**AVAILABLE DATA**:

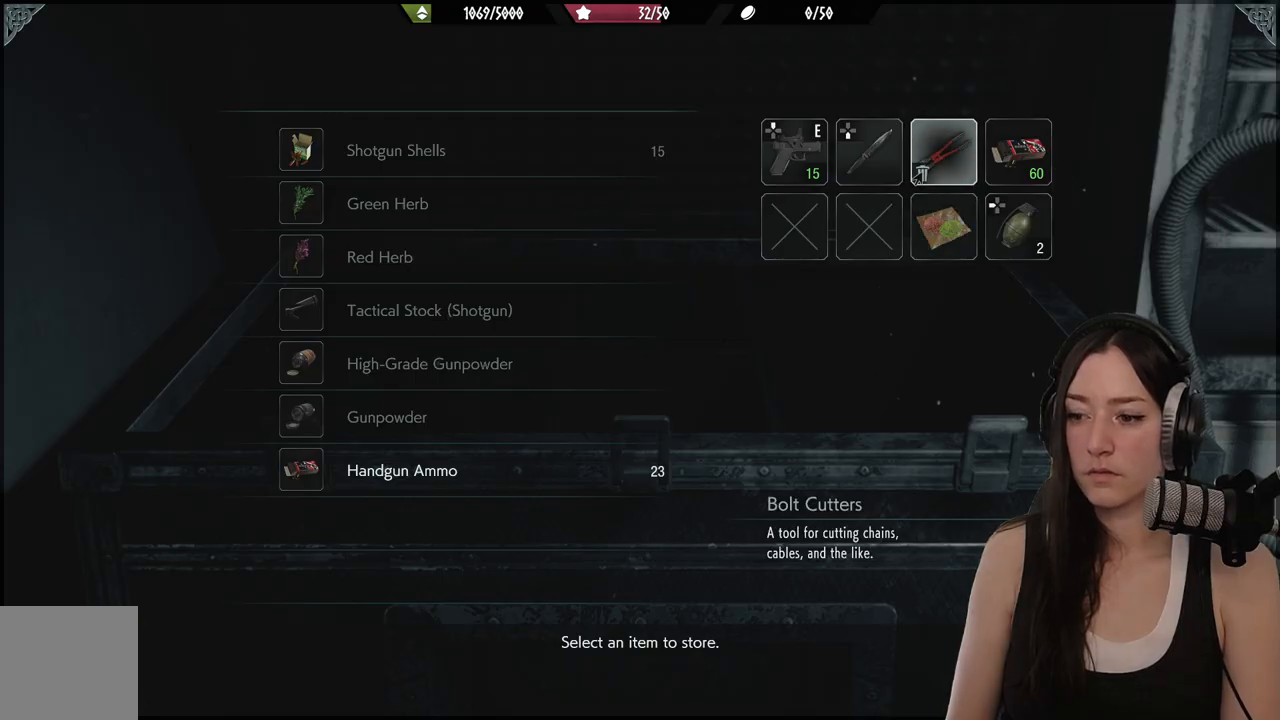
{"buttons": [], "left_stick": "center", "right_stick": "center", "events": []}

--

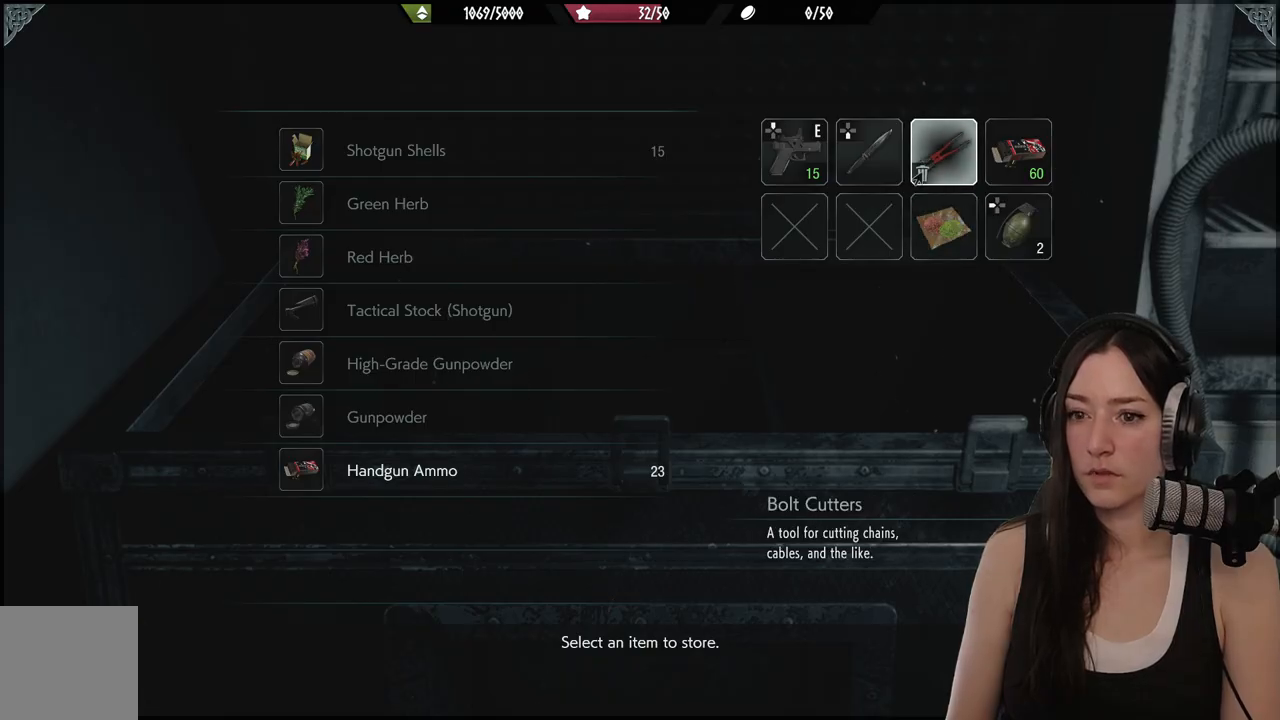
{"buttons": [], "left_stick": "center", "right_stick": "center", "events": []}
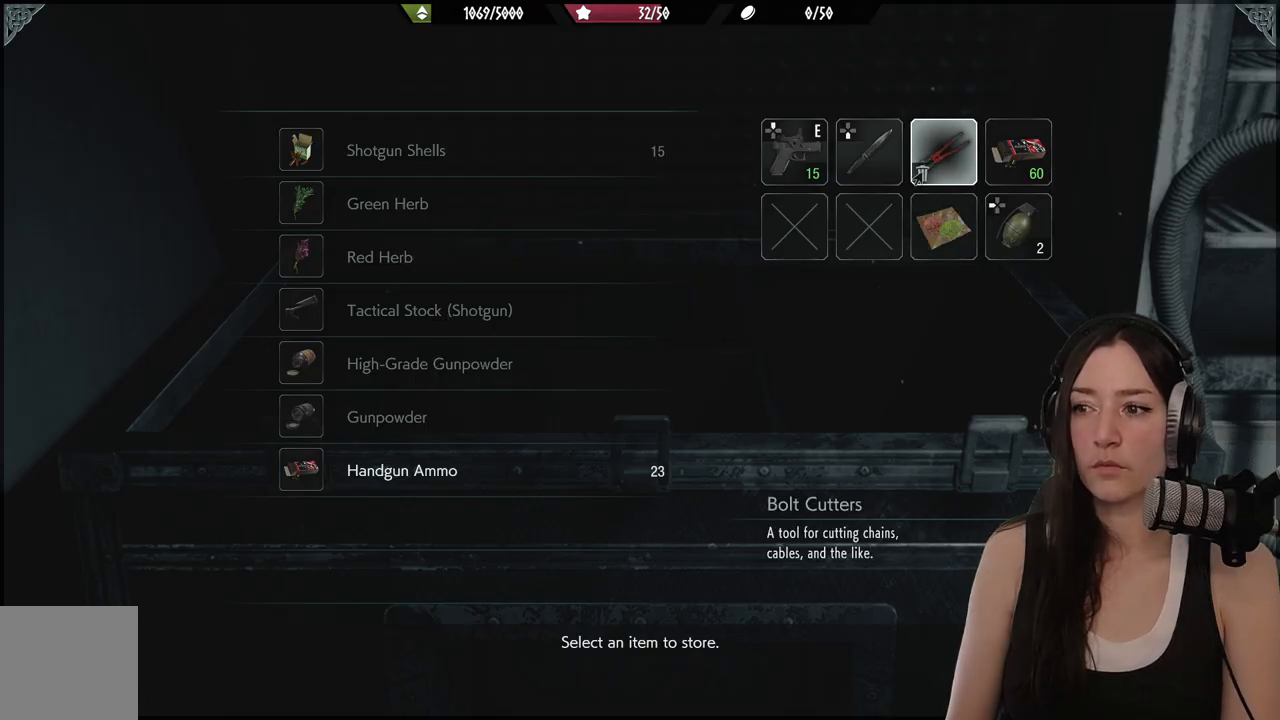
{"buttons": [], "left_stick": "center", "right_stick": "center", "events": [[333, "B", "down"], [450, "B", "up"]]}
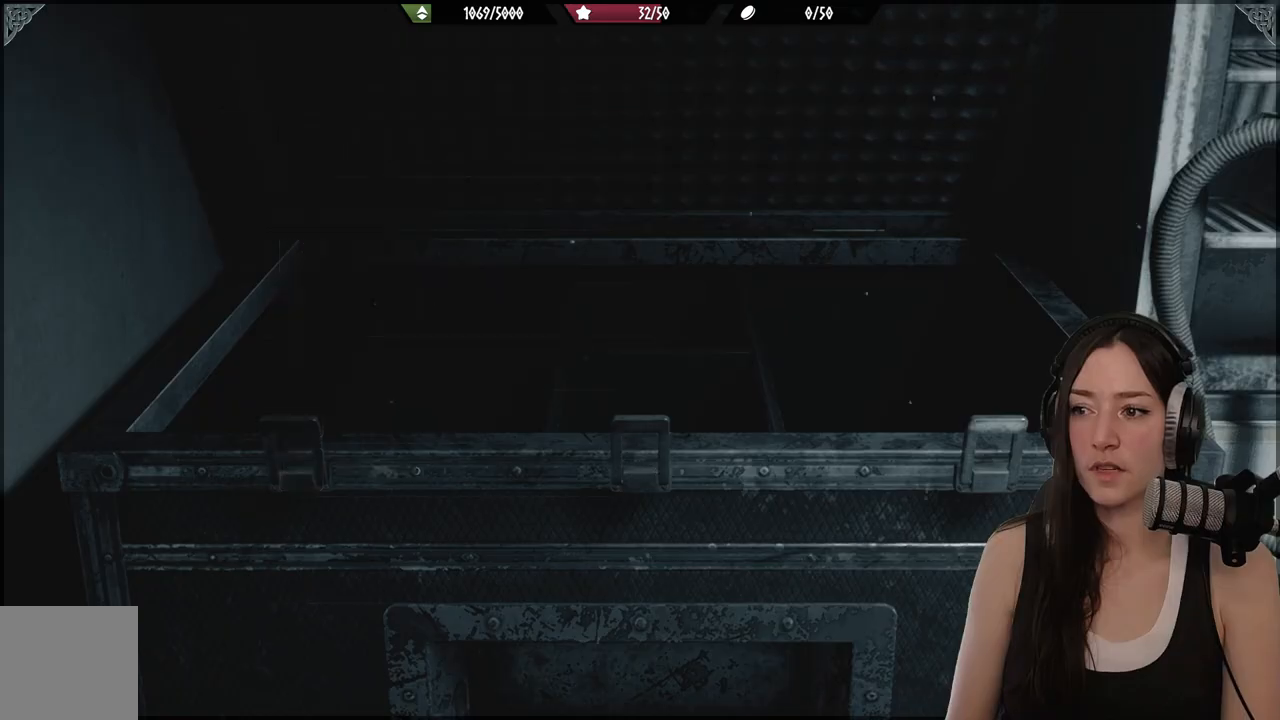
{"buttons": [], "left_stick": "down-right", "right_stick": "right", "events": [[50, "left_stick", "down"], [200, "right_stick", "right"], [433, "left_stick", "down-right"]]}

* * *

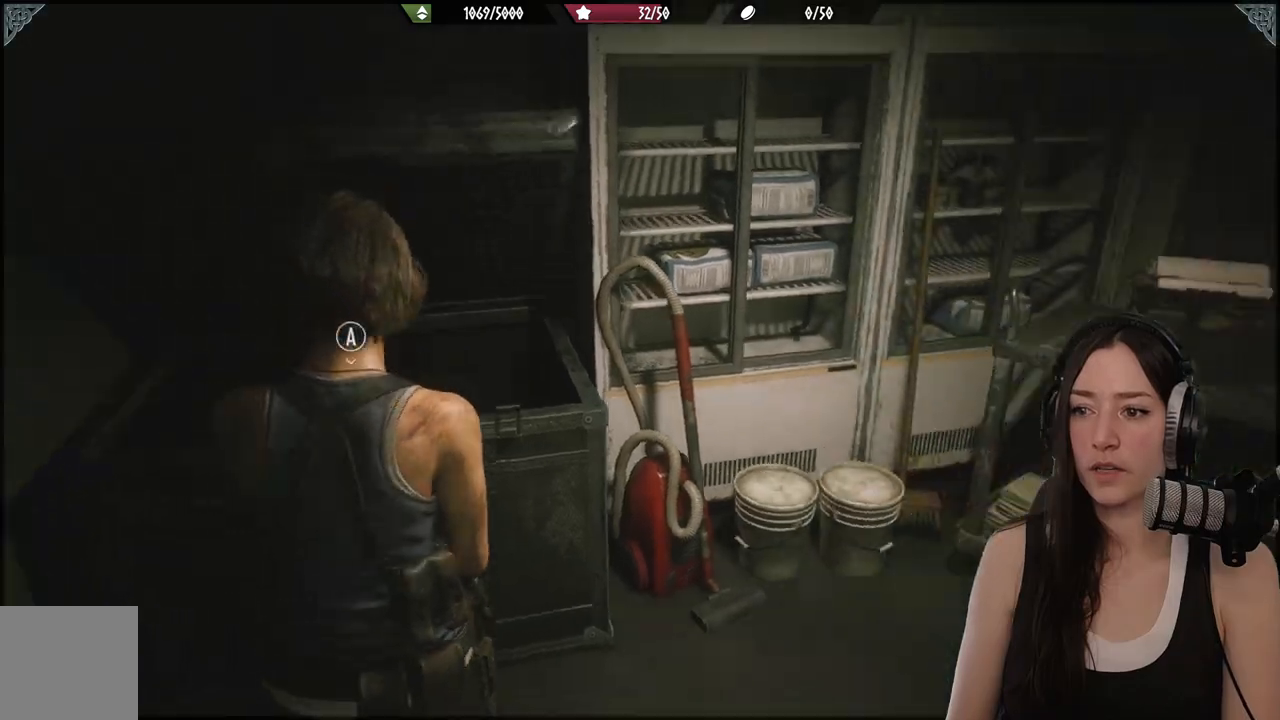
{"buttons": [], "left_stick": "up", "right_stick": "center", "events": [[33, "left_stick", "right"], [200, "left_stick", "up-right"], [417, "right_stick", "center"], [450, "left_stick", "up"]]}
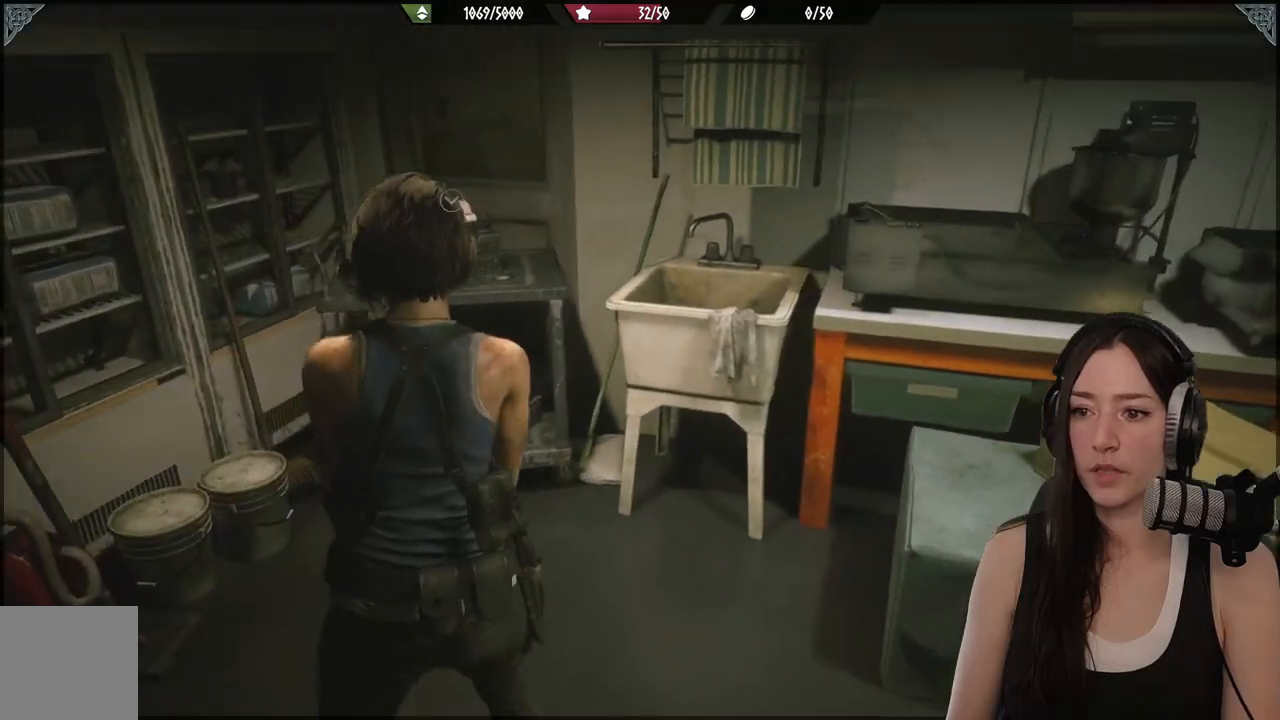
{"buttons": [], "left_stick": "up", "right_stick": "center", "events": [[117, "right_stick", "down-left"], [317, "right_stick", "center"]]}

**REQUIRED ACTION**: Return each line of the data where the word "down" appears.

**TASK ANSWER**:
{"buttons": [], "left_stick": "center", "right_stick": "center", "events": [[333, "B", "down"], [450, "B", "up"]]}
{"buttons": [], "left_stick": "down-right", "right_stick": "right", "events": [[50, "left_stick", "down"], [200, "right_stick", "right"], [433, "left_stick", "down-right"]]}
{"buttons": [], "left_stick": "up", "right_stick": "center", "events": [[117, "right_stick", "down-left"], [317, "right_stick", "center"]]}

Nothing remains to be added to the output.